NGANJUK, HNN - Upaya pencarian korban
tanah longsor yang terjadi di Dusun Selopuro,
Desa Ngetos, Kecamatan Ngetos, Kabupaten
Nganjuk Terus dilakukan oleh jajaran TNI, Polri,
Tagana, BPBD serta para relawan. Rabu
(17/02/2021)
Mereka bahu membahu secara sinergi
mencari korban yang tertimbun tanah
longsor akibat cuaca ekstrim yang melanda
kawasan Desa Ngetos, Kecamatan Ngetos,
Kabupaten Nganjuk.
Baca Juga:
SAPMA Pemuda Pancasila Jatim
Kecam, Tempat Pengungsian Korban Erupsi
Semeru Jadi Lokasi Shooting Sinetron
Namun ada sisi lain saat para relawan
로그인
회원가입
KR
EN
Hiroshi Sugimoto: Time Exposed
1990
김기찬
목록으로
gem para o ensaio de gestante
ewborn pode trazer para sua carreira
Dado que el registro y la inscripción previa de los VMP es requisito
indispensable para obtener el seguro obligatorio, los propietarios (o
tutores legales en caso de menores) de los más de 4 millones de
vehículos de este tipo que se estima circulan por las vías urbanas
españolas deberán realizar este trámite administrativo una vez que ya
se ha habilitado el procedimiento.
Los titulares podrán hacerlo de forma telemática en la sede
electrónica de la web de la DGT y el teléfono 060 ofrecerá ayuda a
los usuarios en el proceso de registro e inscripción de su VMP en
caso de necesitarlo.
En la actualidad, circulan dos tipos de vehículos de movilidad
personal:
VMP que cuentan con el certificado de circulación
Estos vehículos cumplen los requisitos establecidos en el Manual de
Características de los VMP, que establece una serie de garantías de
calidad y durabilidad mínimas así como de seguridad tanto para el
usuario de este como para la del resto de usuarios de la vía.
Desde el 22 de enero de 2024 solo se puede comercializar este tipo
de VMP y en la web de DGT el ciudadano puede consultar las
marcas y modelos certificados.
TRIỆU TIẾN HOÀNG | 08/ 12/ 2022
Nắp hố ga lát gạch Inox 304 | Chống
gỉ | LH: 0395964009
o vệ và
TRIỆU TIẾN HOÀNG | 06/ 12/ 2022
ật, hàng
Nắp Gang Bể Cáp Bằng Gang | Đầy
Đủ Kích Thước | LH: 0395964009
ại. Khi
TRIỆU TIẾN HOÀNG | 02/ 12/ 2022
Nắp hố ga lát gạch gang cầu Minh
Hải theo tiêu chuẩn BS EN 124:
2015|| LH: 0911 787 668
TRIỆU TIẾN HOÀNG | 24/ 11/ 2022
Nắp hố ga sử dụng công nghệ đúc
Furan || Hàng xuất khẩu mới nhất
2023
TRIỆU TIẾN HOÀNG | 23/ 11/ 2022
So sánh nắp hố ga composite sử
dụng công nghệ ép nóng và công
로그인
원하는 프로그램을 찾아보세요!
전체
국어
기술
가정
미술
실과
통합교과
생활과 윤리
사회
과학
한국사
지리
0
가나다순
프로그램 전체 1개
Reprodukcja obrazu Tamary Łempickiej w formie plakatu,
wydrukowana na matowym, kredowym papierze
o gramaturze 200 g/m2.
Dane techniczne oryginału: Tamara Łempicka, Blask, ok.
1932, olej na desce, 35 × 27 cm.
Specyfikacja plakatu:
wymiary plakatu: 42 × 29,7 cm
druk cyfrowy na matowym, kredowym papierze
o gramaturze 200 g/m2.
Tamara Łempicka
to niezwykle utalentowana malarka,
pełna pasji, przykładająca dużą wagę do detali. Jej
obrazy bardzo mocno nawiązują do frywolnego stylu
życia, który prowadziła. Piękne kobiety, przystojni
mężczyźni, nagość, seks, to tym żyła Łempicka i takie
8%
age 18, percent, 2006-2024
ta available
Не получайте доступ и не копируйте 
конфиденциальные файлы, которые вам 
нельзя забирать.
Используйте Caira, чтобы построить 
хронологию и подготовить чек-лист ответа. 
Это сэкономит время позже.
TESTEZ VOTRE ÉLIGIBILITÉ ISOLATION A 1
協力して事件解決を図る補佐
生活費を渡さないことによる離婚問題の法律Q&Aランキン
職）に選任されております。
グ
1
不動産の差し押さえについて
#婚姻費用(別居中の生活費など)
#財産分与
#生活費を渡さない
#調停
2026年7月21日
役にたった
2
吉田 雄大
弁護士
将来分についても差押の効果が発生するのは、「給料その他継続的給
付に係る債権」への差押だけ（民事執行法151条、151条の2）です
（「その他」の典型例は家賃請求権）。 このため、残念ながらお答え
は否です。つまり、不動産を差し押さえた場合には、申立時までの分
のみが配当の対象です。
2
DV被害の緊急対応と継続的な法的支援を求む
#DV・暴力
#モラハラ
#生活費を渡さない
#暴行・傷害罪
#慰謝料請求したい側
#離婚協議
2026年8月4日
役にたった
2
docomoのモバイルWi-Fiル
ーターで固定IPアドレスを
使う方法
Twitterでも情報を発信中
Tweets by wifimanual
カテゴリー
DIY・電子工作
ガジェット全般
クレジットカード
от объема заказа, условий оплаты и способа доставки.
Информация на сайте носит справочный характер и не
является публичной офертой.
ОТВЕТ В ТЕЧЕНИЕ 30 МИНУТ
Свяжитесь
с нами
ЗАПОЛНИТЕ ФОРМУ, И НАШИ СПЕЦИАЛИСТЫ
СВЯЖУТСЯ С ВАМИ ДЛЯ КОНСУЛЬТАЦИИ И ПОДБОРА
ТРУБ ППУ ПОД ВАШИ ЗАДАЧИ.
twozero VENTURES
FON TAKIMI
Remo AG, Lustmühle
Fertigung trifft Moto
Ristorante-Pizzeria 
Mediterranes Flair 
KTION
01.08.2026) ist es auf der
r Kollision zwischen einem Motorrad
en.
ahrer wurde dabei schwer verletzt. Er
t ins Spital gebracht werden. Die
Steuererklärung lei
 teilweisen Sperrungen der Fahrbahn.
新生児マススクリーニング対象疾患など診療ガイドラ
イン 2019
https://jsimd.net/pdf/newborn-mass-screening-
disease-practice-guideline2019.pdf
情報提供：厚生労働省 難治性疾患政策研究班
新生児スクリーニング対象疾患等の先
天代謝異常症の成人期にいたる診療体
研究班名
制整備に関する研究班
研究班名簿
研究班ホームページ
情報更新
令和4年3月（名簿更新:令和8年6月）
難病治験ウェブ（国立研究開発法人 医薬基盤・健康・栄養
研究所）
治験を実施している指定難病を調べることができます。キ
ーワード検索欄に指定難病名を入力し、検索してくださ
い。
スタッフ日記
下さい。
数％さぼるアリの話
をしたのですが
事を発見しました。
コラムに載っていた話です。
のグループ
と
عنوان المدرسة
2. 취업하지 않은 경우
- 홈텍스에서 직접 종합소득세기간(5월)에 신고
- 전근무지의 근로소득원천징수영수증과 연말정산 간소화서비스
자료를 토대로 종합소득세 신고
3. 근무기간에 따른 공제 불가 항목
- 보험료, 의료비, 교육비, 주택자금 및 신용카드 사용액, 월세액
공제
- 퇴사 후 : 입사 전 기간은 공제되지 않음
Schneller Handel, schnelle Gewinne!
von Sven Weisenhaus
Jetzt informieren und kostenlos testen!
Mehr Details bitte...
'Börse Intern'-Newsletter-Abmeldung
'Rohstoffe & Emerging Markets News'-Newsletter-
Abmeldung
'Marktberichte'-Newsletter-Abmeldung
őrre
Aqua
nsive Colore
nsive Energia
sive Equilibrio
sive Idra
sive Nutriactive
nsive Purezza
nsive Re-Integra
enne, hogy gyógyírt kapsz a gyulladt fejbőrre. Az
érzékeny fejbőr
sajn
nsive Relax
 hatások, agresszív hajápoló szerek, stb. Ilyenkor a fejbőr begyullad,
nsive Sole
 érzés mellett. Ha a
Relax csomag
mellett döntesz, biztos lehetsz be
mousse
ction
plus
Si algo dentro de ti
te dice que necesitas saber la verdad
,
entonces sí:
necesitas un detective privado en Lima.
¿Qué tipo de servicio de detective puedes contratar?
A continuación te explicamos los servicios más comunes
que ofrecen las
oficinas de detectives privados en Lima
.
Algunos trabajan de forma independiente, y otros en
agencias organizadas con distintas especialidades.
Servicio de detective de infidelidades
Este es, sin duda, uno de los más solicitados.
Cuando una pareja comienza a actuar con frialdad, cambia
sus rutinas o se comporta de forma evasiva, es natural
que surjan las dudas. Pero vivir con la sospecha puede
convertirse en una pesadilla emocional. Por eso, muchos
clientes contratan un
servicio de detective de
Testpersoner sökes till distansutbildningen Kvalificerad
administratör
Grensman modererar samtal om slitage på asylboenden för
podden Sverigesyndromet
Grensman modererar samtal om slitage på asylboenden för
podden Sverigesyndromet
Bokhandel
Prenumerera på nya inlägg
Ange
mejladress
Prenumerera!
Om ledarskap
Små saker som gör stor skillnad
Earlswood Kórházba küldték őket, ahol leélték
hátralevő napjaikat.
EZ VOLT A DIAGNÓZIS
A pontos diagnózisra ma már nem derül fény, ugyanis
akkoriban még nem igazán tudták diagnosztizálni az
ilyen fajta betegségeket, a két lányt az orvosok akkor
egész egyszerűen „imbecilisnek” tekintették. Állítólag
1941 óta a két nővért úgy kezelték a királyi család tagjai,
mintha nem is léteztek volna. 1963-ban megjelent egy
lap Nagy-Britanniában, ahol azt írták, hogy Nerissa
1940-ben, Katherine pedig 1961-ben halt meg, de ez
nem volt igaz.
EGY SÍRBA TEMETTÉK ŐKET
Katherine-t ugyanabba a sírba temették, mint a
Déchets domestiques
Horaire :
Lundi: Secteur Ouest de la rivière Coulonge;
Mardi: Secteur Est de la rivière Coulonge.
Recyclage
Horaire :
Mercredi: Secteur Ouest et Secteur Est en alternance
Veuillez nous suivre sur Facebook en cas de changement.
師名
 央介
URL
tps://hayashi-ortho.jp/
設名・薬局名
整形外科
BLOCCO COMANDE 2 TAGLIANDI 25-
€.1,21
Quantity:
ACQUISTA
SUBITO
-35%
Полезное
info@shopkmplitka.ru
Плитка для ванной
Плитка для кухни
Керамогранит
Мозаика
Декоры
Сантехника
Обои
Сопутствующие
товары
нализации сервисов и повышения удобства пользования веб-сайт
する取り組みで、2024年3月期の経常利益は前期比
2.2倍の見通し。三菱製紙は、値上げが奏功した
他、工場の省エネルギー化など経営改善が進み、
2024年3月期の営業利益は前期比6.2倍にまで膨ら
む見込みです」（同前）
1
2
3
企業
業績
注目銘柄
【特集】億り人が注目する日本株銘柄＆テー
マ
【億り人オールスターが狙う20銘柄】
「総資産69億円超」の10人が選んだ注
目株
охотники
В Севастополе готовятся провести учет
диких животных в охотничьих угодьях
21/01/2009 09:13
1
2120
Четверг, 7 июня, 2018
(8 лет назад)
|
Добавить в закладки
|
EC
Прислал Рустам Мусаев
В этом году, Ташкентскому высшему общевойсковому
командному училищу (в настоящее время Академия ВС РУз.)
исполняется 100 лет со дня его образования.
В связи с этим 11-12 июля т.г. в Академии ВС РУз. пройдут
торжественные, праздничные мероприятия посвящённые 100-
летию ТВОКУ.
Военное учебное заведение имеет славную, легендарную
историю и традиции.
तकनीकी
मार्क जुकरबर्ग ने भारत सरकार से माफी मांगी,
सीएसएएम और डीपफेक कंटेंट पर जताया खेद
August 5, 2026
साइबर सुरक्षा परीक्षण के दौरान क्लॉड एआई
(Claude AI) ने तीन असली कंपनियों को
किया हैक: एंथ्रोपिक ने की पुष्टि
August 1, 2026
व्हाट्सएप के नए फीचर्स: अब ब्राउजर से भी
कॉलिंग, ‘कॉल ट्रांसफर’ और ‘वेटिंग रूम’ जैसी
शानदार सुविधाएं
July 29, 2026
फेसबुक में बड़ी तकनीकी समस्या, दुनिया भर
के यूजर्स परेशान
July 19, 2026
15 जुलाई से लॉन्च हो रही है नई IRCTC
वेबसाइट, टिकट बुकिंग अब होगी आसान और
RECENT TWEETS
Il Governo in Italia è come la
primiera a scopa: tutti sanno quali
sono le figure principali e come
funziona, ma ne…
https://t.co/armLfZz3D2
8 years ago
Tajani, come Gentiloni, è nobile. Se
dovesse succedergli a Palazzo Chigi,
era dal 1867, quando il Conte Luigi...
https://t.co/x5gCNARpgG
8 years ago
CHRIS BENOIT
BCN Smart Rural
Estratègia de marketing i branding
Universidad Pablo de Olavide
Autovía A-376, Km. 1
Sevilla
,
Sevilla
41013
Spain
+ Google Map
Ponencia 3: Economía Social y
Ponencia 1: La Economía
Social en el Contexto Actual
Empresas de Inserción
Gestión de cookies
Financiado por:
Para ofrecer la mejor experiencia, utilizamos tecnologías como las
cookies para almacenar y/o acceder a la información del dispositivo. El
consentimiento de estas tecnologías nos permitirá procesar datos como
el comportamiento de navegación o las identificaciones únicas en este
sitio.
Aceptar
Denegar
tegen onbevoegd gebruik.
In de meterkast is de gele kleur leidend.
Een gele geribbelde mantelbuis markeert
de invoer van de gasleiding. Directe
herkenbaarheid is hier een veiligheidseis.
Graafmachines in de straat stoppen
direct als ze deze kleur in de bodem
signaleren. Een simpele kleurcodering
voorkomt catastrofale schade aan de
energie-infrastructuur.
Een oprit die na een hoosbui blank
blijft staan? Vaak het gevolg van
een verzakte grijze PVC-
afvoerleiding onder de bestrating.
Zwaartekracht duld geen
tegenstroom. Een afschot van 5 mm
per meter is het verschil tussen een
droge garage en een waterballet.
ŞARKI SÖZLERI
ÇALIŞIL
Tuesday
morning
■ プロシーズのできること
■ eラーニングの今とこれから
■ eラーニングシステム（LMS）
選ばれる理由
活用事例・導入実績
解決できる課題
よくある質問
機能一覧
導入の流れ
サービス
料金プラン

--*--

▸ **Exercise**: There is a run of lines above from the one with "他、工場の省エネルギー化など経営改善が進み、" to the one with "साइबर सुरक्षा परीक्षण के दौरान क्लॉड एआई"; print exactly that run, both ends included, and nothing else.

▸ **Answer box**:
他、工場の省エネルギー化など経営改善が進み、
2024年3月期の営業利益は前期比6.2倍にまで膨ら
む見込みです」（同前）
1
2
3
企業
業績
注目銘柄
【特集】億り人が注目する日本株銘柄＆テー
マ
【億り人オールスターが狙う20銘柄】
「総資産69億円超」の10人が選んだ注
目株
охотники
В Севастополе готовятся провести учет
диких животных в охотничьих угодьях
21/01/2009 09:13
1
2120
Четверг, 7 июня, 2018
(8 лет назад)
|
Добавить в закладки
|
EC
Прислал Рустам Мусаев
В этом году, Ташкентскому высшему общевойсковому
командному училищу (в настоящее время Академия ВС РУз.)
исполняется 100 лет со дня его образования.
В связи с этим 11-12 июля т.г. в Академии ВС РУз. пройдут
торжественные, праздничные мероприятия посвящённые 100-
летию ТВОКУ.
Военное учебное заведение имеет славную, легендарную
историю и традиции.
तकनीकी
मार्क जुकरबर्ग ने भारत सरकार से माफी मांगी,
सीएसएएम और डीपफेक कंटेंट पर जताया खेद
August 5, 2026
साइबर सुरक्षा परीक्षण के दौरान क्लॉड एआई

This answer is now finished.